Another interesting feature of these homes is the small windows and narrow doors. Because the inner room was usually only used for sleeping, it was not considered necessary to have much light. It is also believed that larger openings increased the heat and glare.

The building of a mati geya involves the entire extended family, and often neighbours too. It is a community effort, and traditionally no money was paid for labour, only meals provided and a festive spirit of collaboration lasting for the duration of the building. While the men worked on the timber and thatching, it was women who gathered the clay and prepared it and built the walls and floors. If woven mats were used instead of straw or grass, the women of the family wove these in advance, many weeks ahead.

The plinth or floor structure is first demarcated and then the roof and timber structure is built. The timber subframe is traditionally built of “milla” timbers. The steeply pitched roof is distinctive of this style of housing and was effective in shedding rain water off the surface of the roof. Architect De Vos records that the additional vertical timbers usually stop about six inches short of the wall, which helps to keep white ants (termites) from the roof. It also allows any heat to escape from within the room and cross ventilation to take place. Often, sticks of the yellow Bamboo plant were used for the vertical timbers, and jungle vines, strong reeds or split Areca nut trees knotted horizontally to create the frame. A gap is left in the vertical posts for the main door frame, which is placed in a ceremony called the “ulluhaw panima”.

The roof covering was usually Cadjan (woven coconut palms), Palmyrah, straw, grass (Illuk or Maana) or sometimes a combination of all these materials. A wide overhang is created, projecting about three feet from the wall, ensuring that the mud walls don’t get wet during the rainy season. In the North Central region, the overhang had another reason, writes Architect De Vos. The low hanging roof protected the house from strong winds, and they have only one entrance, reached by crouching under the eaves.

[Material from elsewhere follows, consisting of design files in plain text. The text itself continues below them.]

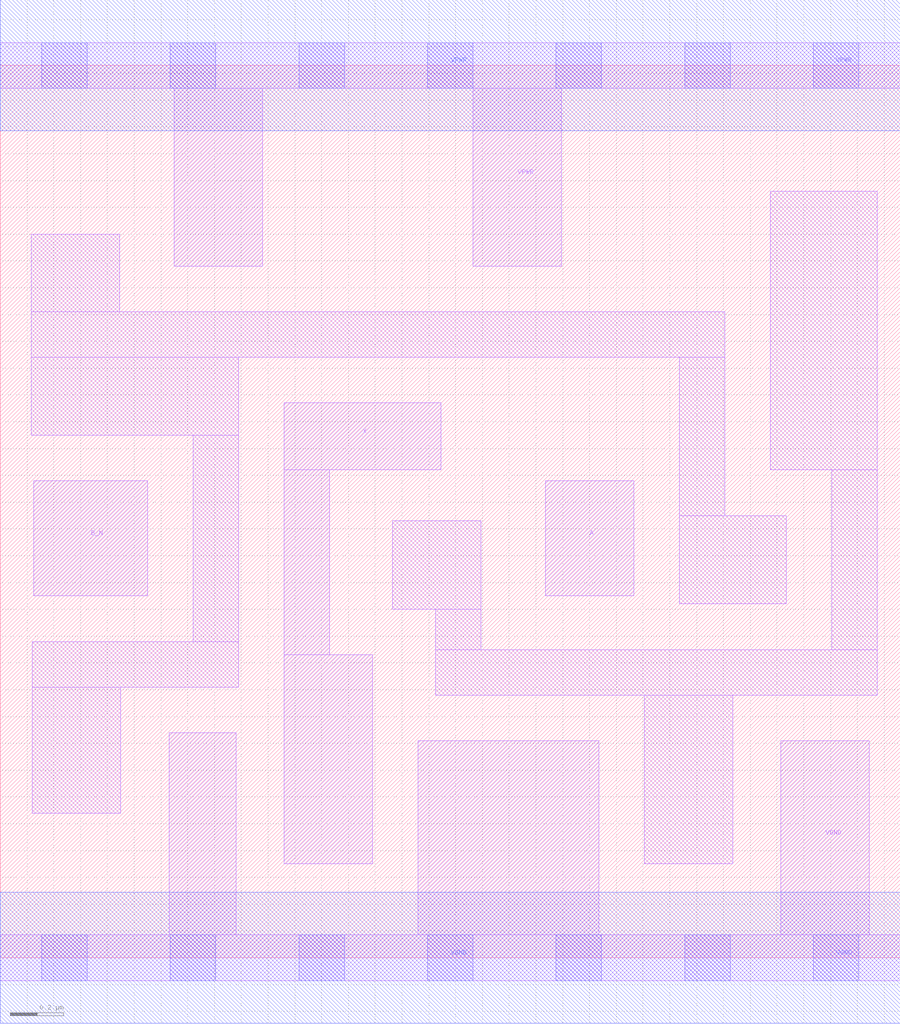
<source format=lef>
# Copyright 2020 The SkyWater PDK Authors
#
# Licensed under the Apache License, Version 2.0 (the "License");
# you may not use this file except in compliance with the License.
# You may obtain a copy of the License at
#
#     https://www.apache.org/licenses/LICENSE-2.0
#
# Unless required by applicable law or agreed to in writing, software
# distributed under the License is distributed on an "AS IS" BASIS,
# WITHOUT WARRANTIES OR CONDITIONS OF ANY KIND, either express or implied.
# See the License for the specific language governing permissions and
# limitations under the License.
#
# SPDX-License-Identifier: Apache-2.0

VERSION 5.7 ;
  NAMESCASESENSITIVE ON ;
  NOWIREEXTENSIONATPIN ON ;
  DIVIDERCHAR "/" ;
  BUSBITCHARS "[]" ;
UNITS
  DATABASE MICRONS 200 ;
END UNITS
MACRO sky130_fd_sc_ls__or2b_2
  CLASS CORE ;
  SOURCE USER ;
  FOREIGN sky130_fd_sc_ls__or2b_2 ;
  ORIGIN  0.000000  0.000000 ;
  SIZE  3.360000 BY  3.330000 ;
  SYMMETRY X Y ;
  SITE unit ;
  PIN A
    ANTENNAGATEAREA  0.246000 ;
    DIRECTION INPUT ;
    USE SIGNAL ;
    PORT
      LAYER li1 ;
        RECT 2.035000 1.350000 2.365000 1.780000 ;
    END
  END A
  PIN B_N
    ANTENNAGATEAREA  0.208500 ;
    DIRECTION INPUT ;
    USE SIGNAL ;
    PORT
      LAYER li1 ;
        RECT 0.125000 1.350000 0.550000 1.780000 ;
    END
  END B_N
  PIN X
    ANTENNADIFFAREA  0.787700 ;
    DIRECTION OUTPUT ;
    USE SIGNAL ;
    PORT
      LAYER li1 ;
        RECT 1.060000 0.350000 1.390000 1.130000 ;
        RECT 1.060000 1.130000 1.230000 1.820000 ;
        RECT 1.060000 1.820000 1.645000 2.070000 ;
    END
  END X
  PIN VGND
    DIRECTION INOUT ;
    SHAPE ABUTMENT ;
    USE GROUND ;
    PORT
      LAYER li1 ;
        RECT 0.000000 -0.085000 3.360000 0.085000 ;
        RECT 0.630000  0.085000 0.880000 0.840000 ;
        RECT 1.560000  0.085000 2.235000 0.810000 ;
        RECT 2.915000  0.085000 3.245000 0.810000 ;
      LAYER mcon ;
        RECT 0.155000 -0.085000 0.325000 0.085000 ;
        RECT 0.635000 -0.085000 0.805000 0.085000 ;
        RECT 1.115000 -0.085000 1.285000 0.085000 ;
        RECT 1.595000 -0.085000 1.765000 0.085000 ;
        RECT 2.075000 -0.085000 2.245000 0.085000 ;
        RECT 2.555000 -0.085000 2.725000 0.085000 ;
        RECT 3.035000 -0.085000 3.205000 0.085000 ;
      LAYER met1 ;
        RECT 0.000000 -0.245000 3.360000 0.245000 ;
    END
  END VGND
  PIN VPWR
    DIRECTION INOUT ;
    SHAPE ABUTMENT ;
    USE POWER ;
    PORT
      LAYER li1 ;
        RECT 0.000000 3.245000 3.360000 3.415000 ;
        RECT 0.650000 2.580000 0.980000 3.245000 ;
        RECT 1.765000 2.580000 2.095000 3.245000 ;
      LAYER mcon ;
        RECT 0.155000 3.245000 0.325000 3.415000 ;
        RECT 0.635000 3.245000 0.805000 3.415000 ;
        RECT 1.115000 3.245000 1.285000 3.415000 ;
        RECT 1.595000 3.245000 1.765000 3.415000 ;
        RECT 2.075000 3.245000 2.245000 3.415000 ;
        RECT 2.555000 3.245000 2.725000 3.415000 ;
        RECT 3.035000 3.245000 3.205000 3.415000 ;
      LAYER met1 ;
        RECT 0.000000 3.085000 3.360000 3.575000 ;
    END
  END VPWR
  OBS
    LAYER li1 ;
      RECT 0.115000 1.950000 0.890000 2.240000 ;
      RECT 0.115000 2.240000 2.705000 2.410000 ;
      RECT 0.115000 2.410000 0.445000 2.700000 ;
      RECT 0.120000 0.540000 0.450000 1.010000 ;
      RECT 0.120000 1.010000 0.890000 1.180000 ;
      RECT 0.720000 1.180000 0.890000 1.950000 ;
      RECT 1.465000 1.300000 1.795000 1.630000 ;
      RECT 1.625000 0.980000 3.275000 1.150000 ;
      RECT 1.625000 1.150000 1.795000 1.300000 ;
      RECT 2.405000 0.350000 2.735000 0.980000 ;
      RECT 2.535000 1.320000 2.935000 1.650000 ;
      RECT 2.535000 1.650000 2.705000 2.240000 ;
      RECT 2.875000 1.820000 3.275000 2.860000 ;
      RECT 3.105000 1.150000 3.275000 1.820000 ;
  END
END sky130_fd_sc_ls__or2b_2

</source>
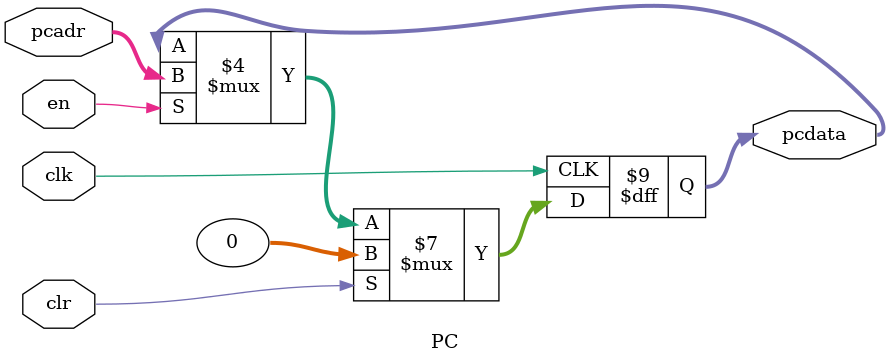
<source format=v>
module PC(pcadr,en,clk,clr,pcdata);
input [31:0] pcadr;
input en,clk,clr;
output reg [31:0]pcdata;
always@(posedge clk)
  begin
    if(clr==1)
	  pcdata<=32'b00000000;
	 else if(en==1)
	  pcdata[31:0]<=pcadr[31:0];
  end
endmodule
</source>
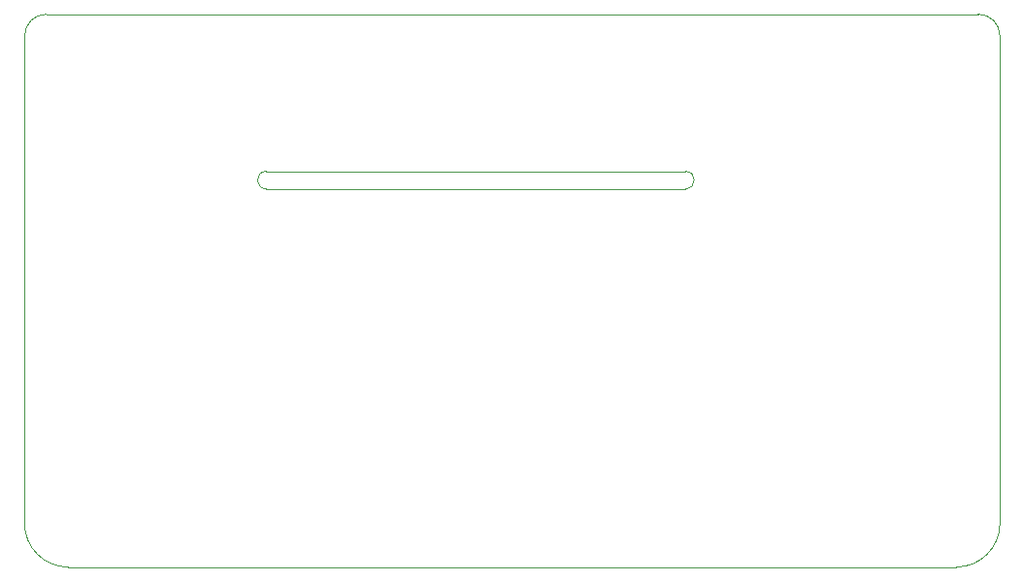
<source format=gbr>
%TF.GenerationSoftware,KiCad,Pcbnew,(6.0.8)*%
%TF.CreationDate,2022-11-26T11:41:08-06:00*%
%TF.ProjectId,tt-relay-board,74742d72-656c-4617-992d-626f6172642e,rev?*%
%TF.SameCoordinates,Original*%
%TF.FileFunction,Profile,NP*%
%FSLAX46Y46*%
G04 Gerber Fmt 4.6, Leading zero omitted, Abs format (unit mm)*
G04 Created by KiCad (PCBNEW (6.0.8)) date 2022-11-26 11:41:08*
%MOMM*%
%LPD*%
G01*
G04 APERTURE LIST*
%TA.AperFunction,Profile*%
%ADD10C,0.025400*%
%TD*%
G04 APERTURE END LIST*
D10*
X45720000Y-101600000D02*
X123190000Y-101600000D01*
X127000000Y-97790000D02*
X127000000Y-55245000D01*
X41910000Y-55245000D02*
X41910000Y-97790000D01*
X99568000Y-68580000D02*
G75*
G03*
X99568000Y-67056000I0J762000D01*
G01*
X43815000Y-53340000D02*
G75*
G03*
X41910000Y-55245000I0J-1905000D01*
G01*
X62992000Y-67056000D02*
G75*
G03*
X62992000Y-68580000I0J-762000D01*
G01*
X99568000Y-68580000D02*
X62992000Y-68580000D01*
X62992000Y-67056000D02*
X99568000Y-67056000D01*
X125095000Y-53340000D02*
X43815000Y-53340000D01*
X41910000Y-97790000D02*
G75*
G03*
X45720000Y-101600000I3810000J0D01*
G01*
X127000000Y-55245000D02*
G75*
G03*
X125095000Y-53340000I-1905000J0D01*
G01*
X123190000Y-101600000D02*
G75*
G03*
X127000000Y-97790000I0J3810000D01*
G01*
M02*

</source>
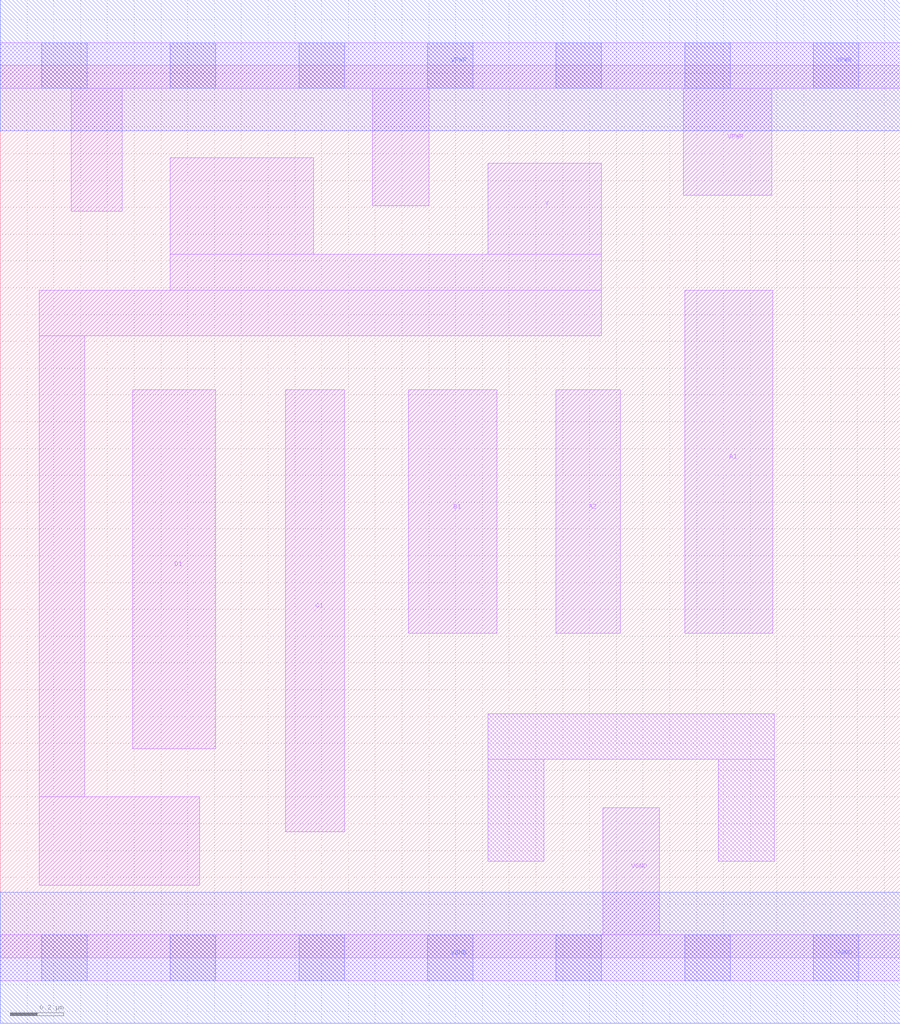
<source format=lef>
# Copyright 2020 The SkyWater PDK Authors
#
# Licensed under the Apache License, Version 2.0 (the "License");
# you may not use this file except in compliance with the License.
# You may obtain a copy of the License at
#
#     https://www.apache.org/licenses/LICENSE-2.0
#
# Unless required by applicable law or agreed to in writing, software
# distributed under the License is distributed on an "AS IS" BASIS,
# WITHOUT WARRANTIES OR CONDITIONS OF ANY KIND, either express or implied.
# See the License for the specific language governing permissions and
# limitations under the License.
#
# SPDX-License-Identifier: Apache-2.0

VERSION 5.7 ;
  NAMESCASESENSITIVE ON ;
  NOWIREEXTENSIONATPIN ON ;
  DIVIDERCHAR "/" ;
  BUSBITCHARS "[]" ;
UNITS
  DATABASE MICRONS 200 ;
END UNITS
MACRO sky130_fd_sc_lp__o2111ai_m
  CLASS CORE ;
  SOURCE USER ;
  FOREIGN sky130_fd_sc_lp__o2111ai_m ;
  ORIGIN  0.000000  0.000000 ;
  SIZE  3.360000 BY  3.330000 ;
  SYMMETRY X Y R90 ;
  SITE unit ;
  PIN A1
    ANTENNAGATEAREA  0.126000 ;
    DIRECTION INPUT ;
    USE SIGNAL ;
    PORT
      LAYER li1 ;
        RECT 2.555000 1.210000 2.885000 2.490000 ;
    END
  END A1
  PIN A2
    ANTENNAGATEAREA  0.126000 ;
    DIRECTION INPUT ;
    USE SIGNAL ;
    PORT
      LAYER li1 ;
        RECT 2.075000 1.210000 2.315000 2.120000 ;
    END
  END A2
  PIN B1
    ANTENNAGATEAREA  0.126000 ;
    DIRECTION INPUT ;
    USE SIGNAL ;
    PORT
      LAYER li1 ;
        RECT 1.525000 1.210000 1.855000 2.120000 ;
    END
  END B1
  PIN C1
    ANTENNAGATEAREA  0.126000 ;
    DIRECTION INPUT ;
    USE SIGNAL ;
    PORT
      LAYER li1 ;
        RECT 1.065000 0.470000 1.285000 2.120000 ;
    END
  END C1
  PIN D1
    ANTENNAGATEAREA  0.126000 ;
    DIRECTION INPUT ;
    USE SIGNAL ;
    PORT
      LAYER li1 ;
        RECT 0.495000 0.780000 0.805000 2.120000 ;
    END
  END D1
  PIN Y
    ANTENNADIFFAREA  0.403200 ;
    DIRECTION OUTPUT ;
    USE SIGNAL ;
    PORT
      LAYER li1 ;
        RECT 0.145000 0.270000 0.745000 0.600000 ;
        RECT 0.145000 0.600000 0.315000 2.320000 ;
        RECT 0.145000 2.320000 2.245000 2.490000 ;
        RECT 0.635000 2.490000 2.245000 2.625000 ;
        RECT 0.635000 2.625000 1.170000 2.985000 ;
        RECT 1.820000 2.625000 2.245000 2.965000 ;
    END
  END Y
  PIN VGND
    DIRECTION INOUT ;
    USE GROUND ;
    PORT
      LAYER li1 ;
        RECT 0.000000 -0.085000 3.360000 0.085000 ;
        RECT 2.250000  0.085000 2.460000 0.560000 ;
      LAYER mcon ;
        RECT 0.155000 -0.085000 0.325000 0.085000 ;
        RECT 0.635000 -0.085000 0.805000 0.085000 ;
        RECT 1.115000 -0.085000 1.285000 0.085000 ;
        RECT 1.595000 -0.085000 1.765000 0.085000 ;
        RECT 2.075000 -0.085000 2.245000 0.085000 ;
        RECT 2.555000 -0.085000 2.725000 0.085000 ;
        RECT 3.035000 -0.085000 3.205000 0.085000 ;
      LAYER met1 ;
        RECT 0.000000 -0.245000 3.360000 0.245000 ;
    END
  END VGND
  PIN VPWR
    DIRECTION INOUT ;
    USE POWER ;
    PORT
      LAYER li1 ;
        RECT 0.000000 3.245000 3.360000 3.415000 ;
        RECT 0.265000 2.785000 0.455000 3.245000 ;
        RECT 1.390000 2.805000 1.600000 3.245000 ;
        RECT 2.550000 2.845000 2.880000 3.245000 ;
      LAYER mcon ;
        RECT 0.155000 3.245000 0.325000 3.415000 ;
        RECT 0.635000 3.245000 0.805000 3.415000 ;
        RECT 1.115000 3.245000 1.285000 3.415000 ;
        RECT 1.595000 3.245000 1.765000 3.415000 ;
        RECT 2.075000 3.245000 2.245000 3.415000 ;
        RECT 2.555000 3.245000 2.725000 3.415000 ;
        RECT 3.035000 3.245000 3.205000 3.415000 ;
      LAYER met1 ;
        RECT 0.000000 3.085000 3.360000 3.575000 ;
    END
  END VPWR
  OBS
    LAYER li1 ;
      RECT 1.820000 0.360000 2.030000 0.740000 ;
      RECT 1.820000 0.740000 2.890000 0.910000 ;
      RECT 2.680000 0.360000 2.890000 0.740000 ;
  END
END sky130_fd_sc_lp__o2111ai_m

</source>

The building of a Mati geya is a community effort, and traditionally no money was paid for labour, only meals provided and a festive spirit of collaboration lasting for the duration…

Once the roof was completed, or while work on it was still on going, the natural clay or mud was brought from nearby quarries, water added and trampled till it formed a homogenous mass. This clay mixture was left in the open for three days, to mature before being used. In some areas, chopped straw is mixed with the mud as reinforcement against cracks that appear later in the mud walls.

There is no foundation per se, but there exists a plinth of about two to three feet above ground, to protect from the rain water and any local creepy crawlies. The walls were made integrated with the plinth so that there is no need for a separate foundation. This plinth is built as a perimeter wall, using mud balls (mati undi) on top of each other till they reach the necessary height. 
This is then left to dry for a week, and thereafter the centre is filled with earth, dampened with water and trampled and flattened.

Next comes the building of walls, with mud balls being put into the wood and vine framework. The mud balls are hit with slight force and extreme skill, called “katu mati gehima”. The wall is built in stages, usually about three feet, left to dry and the balance done as the second half.

Once the walls are filled in this manner, the second coat of coarse sand and clay (demati) is applied. 
In some areas, they add paddy husk to this mix, and this is applied as a finishing coat to level and smoothen the surface of the walls. The floor is usually completed using a mixture of ant-hill red clay (humbas mati) and sand. This is topped with a mixture of more ant-hill clay and cow dung. To finish off, a thin mixture of cow dung and water is applied. This top layer is usually replaced twice a year, and the old dung paste is removed and a new paste applied. Research has shown that cow dung is a very practical disinfectant, leaving no discernible smell once it is dry.

These simple yet attractive mati houses may rapidly become a thing of the past, but the simple 
techniques used, the community bonding it created and the minimal environmental impact of its construction are qualities to be valued and remembered.